*** EXERCISE TEXT

Major League Baseball Roadtrip

[fredbow]

I'm planning a road trip to all 30 major league parks and trying to figure out the shortest route I can take to hit them all.

Here's what I have so far:
Denver
Minneapolis
Milwaukee
Chicago
Kansas City
St. Louis
Cinncinati
Pittsburg
Cleveland
Detroit
Toronto
Boston
New York
Baltimore
Philadelphia
Washington DC
Atlanta
Miami
Tampa Bay
Houston
Dallas
Phoenix
San Diego
Anaheim
Los Angeles
San Francisco
Oakland
Seattle

The total mileage is 9,744. Any ideas how to make it shorter? I would prefer to start and/or end in Boston, but this will make the trip considerably longer.

[Mark Sedenquist]

A helicopter might make it shorter... Just kidding. I would get a copy of Chris Epting's Roadside Baseball for some routing ideas.

[Boston Wrangler]

I think that this is about as short as I can get it: ~11,000 miles (measured to city centers)

Boston
New York
Philadelphia
Baltimore
Washington DC
Miami
Tampa Bay
Atlanta
Houston
Dallas
Phoenix
San Diego
Anaheim
Los Angeles
San Francisco
Oakland
Seattle
Denver
Kansas City
Minneapolis
Milwaukee
Chicago
St. Louis
Cinncinati
Detroit
Toronto
Cleveland
Pittsburgh
Boston

Edit: I think I misread that you want to start AND end in Boston. OK, if you make it a one-way trip, you can make it considerably shorter. Let me try that.

[Boston Wrangler]

OK I got it shortened:

Denver
Kansas City
Minneapolis
Milwaukee
Chicago
St. Louis
Cinncinati
Detroit
Toronto
Cleveland
Pittsburgh
Boston
New York
Philadelphia
Baltimore
Washington DC
Miami
Tampa Bay
Atlanta
Houston
Dallas
Phoenix
San Diego
Anaheim
Los Angeles
San Francisco
Oakland
Seattle

That is 1,300 miles shorter than my previous try, but it ends up equalling what you already figured (9,700).

[Mark Sedenquist]

That is 1,300 miles shorter than my previous try, but it ends up equalling what you already figured (9,700).

Wow, this process boggles my mind. How long did it take you to work out the mileage and route?

Mark

[Robert Schaller]

FredBow,
MS Streets and Trips has an "optimizing" feature -- given enough time (it's a laborious process, seemingly), it will attempt to find the shortest, most efficient route. It came very close to what Boston Wrangler already found -- with a couple of slight variations. If starting and ending in Boston is important to you, I'd suggest that a 1,200 mile difference really isn't very much! For that route, Streets and Trips figured 11,796 miles -- Boston Wrangler figured 11,000 so that saves a few miles -- I'd go with that routing as I doubt you'll do much better. Bob

[Midwest Michael]

Keep in mind, shorter doesn't mean less time in this case. It'd be great if you could see a game in Minneapolis one night, Milwaukee the next, and spend the next two in Chicago (as an example), however it's almost certain that one (if not more) of those teams will be on the road during the time you'll want to be there.

You also need to keep in mind day/night game issues. A saturday game in Cincinatti followed by a sunday in pittsburgh sounds fine, unless its a night game in Cinci... getting done at 10 p.m., followed by a 4 hour drive, and a day game at the next afternoon. It can be done, but you won't get much sleep or have all that much fun.

******

◆ INSTRUCTIONS:
1. In the forum thread about the baseball road trip, what total mileage does fredbow give for his first route?
2. Copy the baseball road trip thread from "A helicopter might" down to "to city centers)", swapping "helicopter" for "private jet".

*** RAW DATA

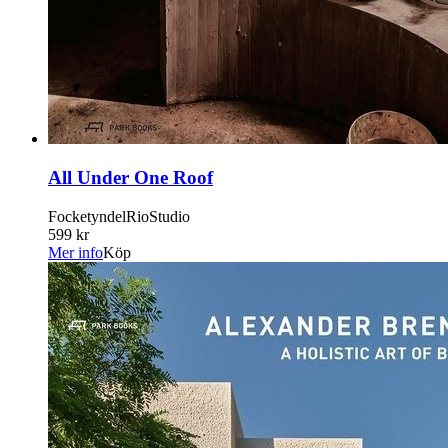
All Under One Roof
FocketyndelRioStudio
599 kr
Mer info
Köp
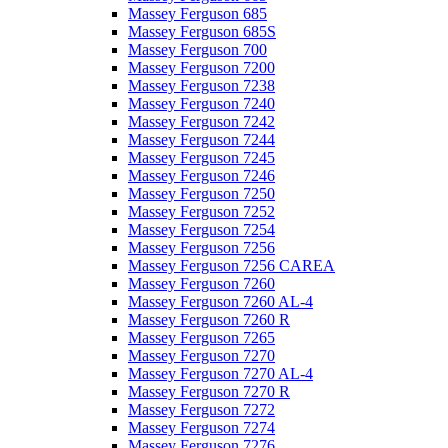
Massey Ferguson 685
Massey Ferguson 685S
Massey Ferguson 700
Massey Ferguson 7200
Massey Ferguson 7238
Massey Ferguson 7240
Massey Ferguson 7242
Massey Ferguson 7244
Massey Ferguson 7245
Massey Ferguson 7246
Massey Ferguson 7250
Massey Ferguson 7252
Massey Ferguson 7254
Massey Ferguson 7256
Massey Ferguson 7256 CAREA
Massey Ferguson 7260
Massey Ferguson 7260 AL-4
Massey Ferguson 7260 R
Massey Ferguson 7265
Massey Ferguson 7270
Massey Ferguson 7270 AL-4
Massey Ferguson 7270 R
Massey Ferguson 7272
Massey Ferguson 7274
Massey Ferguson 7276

******
*** RAW DATA

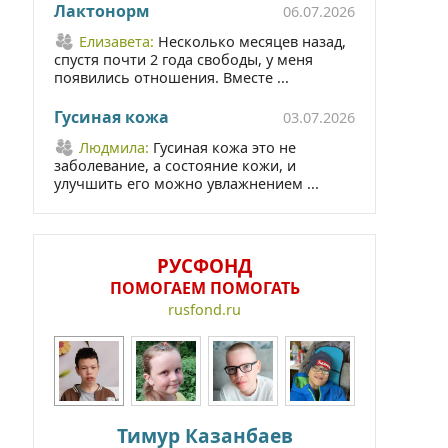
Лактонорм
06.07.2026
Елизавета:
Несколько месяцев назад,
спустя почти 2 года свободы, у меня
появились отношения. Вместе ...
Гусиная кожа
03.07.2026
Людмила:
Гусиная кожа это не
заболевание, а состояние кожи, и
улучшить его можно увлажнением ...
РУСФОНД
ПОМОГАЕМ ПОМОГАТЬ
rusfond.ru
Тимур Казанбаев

******
*** RAW DATA

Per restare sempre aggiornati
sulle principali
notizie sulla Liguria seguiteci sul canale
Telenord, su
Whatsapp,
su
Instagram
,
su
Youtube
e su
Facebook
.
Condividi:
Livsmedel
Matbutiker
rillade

******

◆ TASK RESULTS:
1. 9,744 miles.

2.
A private jet might make it shorter... Just kidding. I would get a copy of Chris Epting's Roadside Baseball for some routing ideas.

[Boston Wrangler]

I think that this is about as short as I can get it: ~11,000 miles (measured to city centers)